The Association’s new headquarters celebrates 75 years of American-Australian ties;
honors founder Sir Keith Murdoch and the Murdoch family, with support from News Corp, Fox Corporation and the Pratt Foundation
NEW YORK--(BUSINESS WIRE)--The American Australian Association, founded by Sir Keith Murdoch in 1948, is proud to launch the next era of the Association with the opening of its new headquarters in New York City. Named the American Australian Association Murdoch Center, it will serve as a meeting place for Americans and Australians to collaborate in pursuit of strong ties between their two nations.
The Center, located at 600 3rd Avenue in Manhattan, formally opened on March 14 with United States Ambassador to Australia, the Hon. Caroline Kennedy and Australian Ambassador to the United States, the Hon. Arthur Sinodinos AO in attendance, along with Rupert and Lachlan Murdoch, and Anthony Pratt.
“The Murdoch Center was made possible by a very generous grant from News Corp and Fox Corporation, and with the wonderful support of the Pratt Foundation,” said Craig Chapman, Chair of the Association. “Their investment in our future undergirds the values of freedom and democracy that our two great nations will always share.”
For 75 years, the American Australian Association has worked to strengthen the alliance between the two countries as a conduit of culture, commerce and community, opening doors to endless possibilities.
The Murdoch Center will allow the Association to showcase the intellectual and artistic abilities of more than 1,000 graduate scholars, veterans and artists who have been awarded over US$15 million in grants by the Association. “We are very proud of our scholarship and exchange programs, which are designed to offer fair opportunities to Americans and Australians alike, becoming one of the largest Indigenous exchange programs between the United States and Australia,” said Amb. John Berry (retired), now President of the Association.
“I remember my father launching the American Australian Association 75 years ago. Australia had entered the Second World War as a member of the British Empire and ended having been saved by the United States, resulting in this new bilateral relationship becoming crucial. And what was true then is absolutely the case now, with the world facing many historic challenges, including the rise of a belligerent China. To further this understanding, the Association plays an important role in creating post-graduate scholarships for talented young Australian and American researchers, whose work has transformed and saved lives,” said Mr. Murdoch at the opening of the Murdoch Center. "Finally, I would just add, it means much to me to have Lachlan here today sharing in this important moment and continuing the family tradition. So, many thanks to all for what you have done for the Association and for what you surely will do for the two countries that I call home, Australia and the United States.”
“Australia’s relationship with America is our most important, and it’s never been stronger or closer thanks to organizations like this,” said Anthony Pratt, also speaking at the opening ceremony. He continued, “the Pratt Foundation is honored to support the establishment of the new center and I’m proud to be here tonight alongside Rupert and Lachlan Murdoch as we celebrate the 75th anniversary of this great Association.”

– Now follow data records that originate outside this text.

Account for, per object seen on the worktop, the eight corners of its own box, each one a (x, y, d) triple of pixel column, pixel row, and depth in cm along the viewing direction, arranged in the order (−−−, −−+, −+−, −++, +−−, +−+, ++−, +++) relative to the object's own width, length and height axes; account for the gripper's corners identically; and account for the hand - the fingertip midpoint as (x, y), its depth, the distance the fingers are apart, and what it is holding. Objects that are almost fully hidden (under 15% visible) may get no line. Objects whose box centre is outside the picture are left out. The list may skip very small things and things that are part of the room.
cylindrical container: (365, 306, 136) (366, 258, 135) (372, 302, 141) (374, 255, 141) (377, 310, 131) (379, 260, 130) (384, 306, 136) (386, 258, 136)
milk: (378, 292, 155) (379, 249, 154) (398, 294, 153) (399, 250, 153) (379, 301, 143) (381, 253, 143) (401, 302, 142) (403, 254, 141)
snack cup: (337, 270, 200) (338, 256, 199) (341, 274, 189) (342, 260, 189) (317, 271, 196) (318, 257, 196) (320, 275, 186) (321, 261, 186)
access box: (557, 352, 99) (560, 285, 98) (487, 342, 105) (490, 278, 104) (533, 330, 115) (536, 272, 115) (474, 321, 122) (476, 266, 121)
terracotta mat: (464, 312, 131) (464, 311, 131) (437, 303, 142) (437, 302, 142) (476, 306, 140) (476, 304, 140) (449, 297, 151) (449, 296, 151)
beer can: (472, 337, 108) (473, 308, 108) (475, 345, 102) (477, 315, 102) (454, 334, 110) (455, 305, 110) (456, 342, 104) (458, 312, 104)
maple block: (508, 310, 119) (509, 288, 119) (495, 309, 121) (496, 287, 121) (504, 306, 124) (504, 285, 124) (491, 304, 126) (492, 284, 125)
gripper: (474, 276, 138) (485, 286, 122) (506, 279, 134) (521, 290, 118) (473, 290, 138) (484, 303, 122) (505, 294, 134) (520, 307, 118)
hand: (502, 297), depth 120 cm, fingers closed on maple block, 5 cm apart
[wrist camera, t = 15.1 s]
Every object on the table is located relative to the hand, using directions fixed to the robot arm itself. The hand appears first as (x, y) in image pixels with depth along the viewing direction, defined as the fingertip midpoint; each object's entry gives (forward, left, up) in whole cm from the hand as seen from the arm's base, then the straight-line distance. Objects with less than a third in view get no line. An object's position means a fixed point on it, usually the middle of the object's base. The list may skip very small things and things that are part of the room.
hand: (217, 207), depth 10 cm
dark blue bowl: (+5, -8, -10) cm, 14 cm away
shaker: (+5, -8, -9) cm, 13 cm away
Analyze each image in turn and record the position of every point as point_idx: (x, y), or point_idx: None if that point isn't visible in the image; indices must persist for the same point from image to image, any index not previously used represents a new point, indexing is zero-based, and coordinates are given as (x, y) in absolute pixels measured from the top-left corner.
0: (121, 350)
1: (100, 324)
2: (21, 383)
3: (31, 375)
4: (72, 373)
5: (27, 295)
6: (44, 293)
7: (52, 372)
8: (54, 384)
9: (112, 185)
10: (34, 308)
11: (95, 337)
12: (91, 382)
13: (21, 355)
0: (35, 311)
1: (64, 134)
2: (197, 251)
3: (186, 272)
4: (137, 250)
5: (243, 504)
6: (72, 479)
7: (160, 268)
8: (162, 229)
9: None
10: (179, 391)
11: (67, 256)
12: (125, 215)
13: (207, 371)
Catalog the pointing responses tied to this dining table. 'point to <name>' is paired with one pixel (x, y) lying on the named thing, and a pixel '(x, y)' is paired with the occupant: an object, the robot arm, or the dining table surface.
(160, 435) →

In the spirit of the evening, Ambassador Caroline Kennedy stated, “there is no more important relationship in the world right now than the US and Australia.”

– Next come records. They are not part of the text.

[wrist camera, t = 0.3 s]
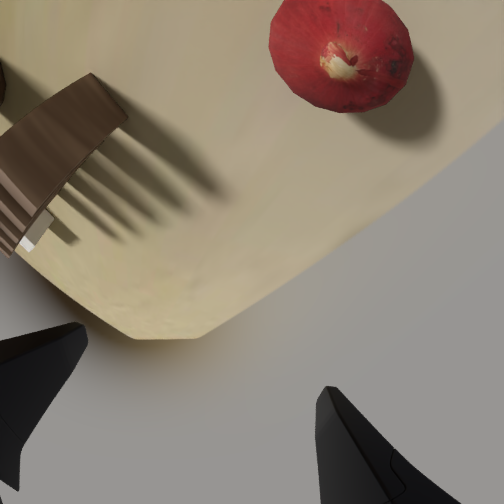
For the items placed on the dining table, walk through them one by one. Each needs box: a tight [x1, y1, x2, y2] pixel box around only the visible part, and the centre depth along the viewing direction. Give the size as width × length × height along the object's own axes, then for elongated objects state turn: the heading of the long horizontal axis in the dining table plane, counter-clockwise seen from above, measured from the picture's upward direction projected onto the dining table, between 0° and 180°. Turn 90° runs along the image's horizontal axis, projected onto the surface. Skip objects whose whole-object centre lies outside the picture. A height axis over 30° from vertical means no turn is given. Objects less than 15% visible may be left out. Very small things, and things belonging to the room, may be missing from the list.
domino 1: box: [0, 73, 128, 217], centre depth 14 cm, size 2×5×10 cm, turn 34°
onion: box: [269, 0, 414, 113], centre depth 9 cm, size 6×6×8 cm
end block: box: [19, 209, 55, 252], centre depth 30 cm, size 5×9×5 cm, turn 33°
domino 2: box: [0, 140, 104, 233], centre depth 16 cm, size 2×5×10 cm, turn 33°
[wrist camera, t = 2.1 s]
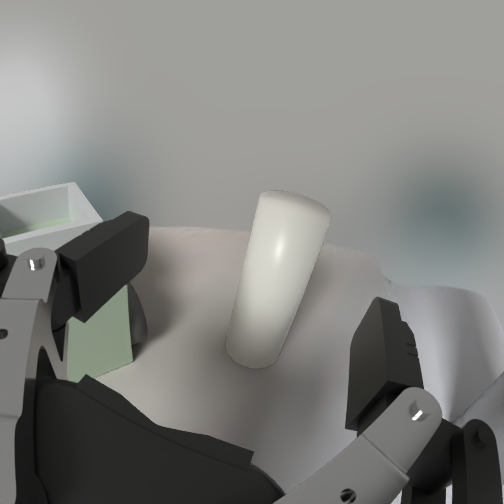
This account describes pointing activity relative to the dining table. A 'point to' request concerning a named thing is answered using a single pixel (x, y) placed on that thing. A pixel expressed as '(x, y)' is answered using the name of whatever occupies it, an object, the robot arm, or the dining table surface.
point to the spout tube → (275, 275)
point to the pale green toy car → (52, 237)
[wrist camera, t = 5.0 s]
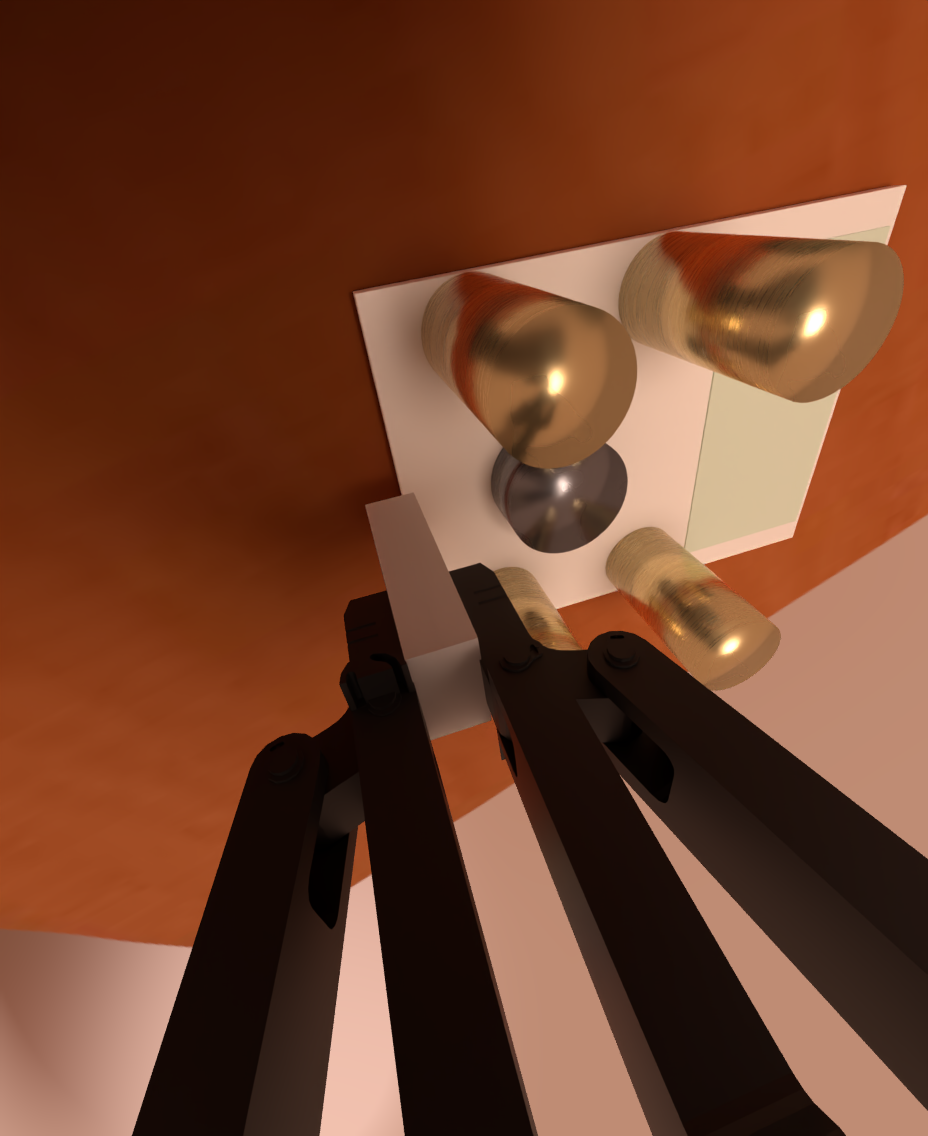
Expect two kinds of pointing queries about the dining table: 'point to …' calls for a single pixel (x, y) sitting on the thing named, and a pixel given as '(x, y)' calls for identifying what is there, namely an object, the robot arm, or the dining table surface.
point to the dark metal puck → (560, 499)
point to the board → (646, 435)
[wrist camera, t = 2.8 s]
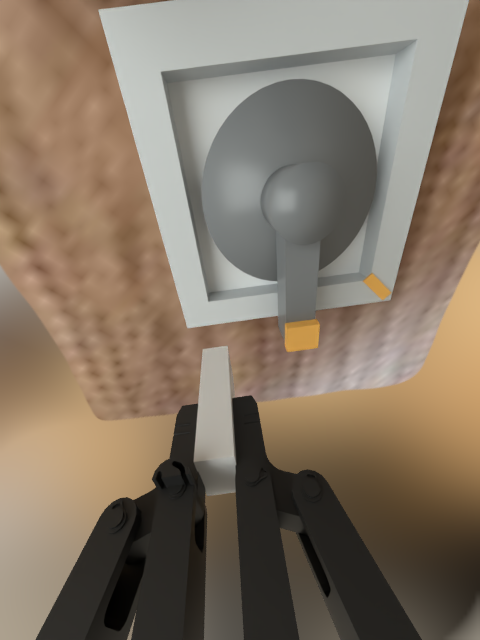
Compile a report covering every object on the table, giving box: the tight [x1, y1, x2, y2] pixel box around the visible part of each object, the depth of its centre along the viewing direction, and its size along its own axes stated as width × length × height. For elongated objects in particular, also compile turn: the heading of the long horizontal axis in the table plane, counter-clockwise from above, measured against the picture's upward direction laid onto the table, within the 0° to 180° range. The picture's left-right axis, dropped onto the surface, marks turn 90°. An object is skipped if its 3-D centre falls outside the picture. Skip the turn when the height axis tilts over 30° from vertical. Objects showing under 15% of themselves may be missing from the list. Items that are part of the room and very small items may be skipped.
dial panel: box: [98, 0, 469, 328], centre depth 19 cm, size 20×20×4 cm
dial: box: [202, 79, 377, 352], centre depth 18 cm, size 18×13×6 cm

The Murdoch Center will enable the United States Studies Centre in Sydney and the Perth USAsia Centre, part of the American Australian Association family, to bring their world class research from Australia to the United States. It will also empower the Association to carry forward its mission of deepening economic engagement between the two nations through business roundtables, conferences and in other gatherings that encourage trade, investment and innovation. Much of this work will come under the auspices of the Association’s Business Council, co-chaired by Lachlan Murdoch and former Association Chair, Jennifer Nason. The Murdoch Center will allow the Association to provide resources to arriving Australians and a home for the community in New York City.
Photos from the event: https://we.tl/t-6wBJwQdiu8
Photo Credit: Jenna Bascom Photography
Note to Editors: The photograph of the ribbon cutting features an Indigenous Artwork in the background, commissioned by the American Australian Association from the APY Art Centre Collective. The work is a collaboration between eight Indigenous women artists based in Adelaide, South Australia: Rhoda Tjitayi, Sandra Pumani, Josephine Mick, Tjimpuna Williams, Jennifer Ingkatji, Yaritji Heffernan, Leah Brady and Nyunmiti Burton.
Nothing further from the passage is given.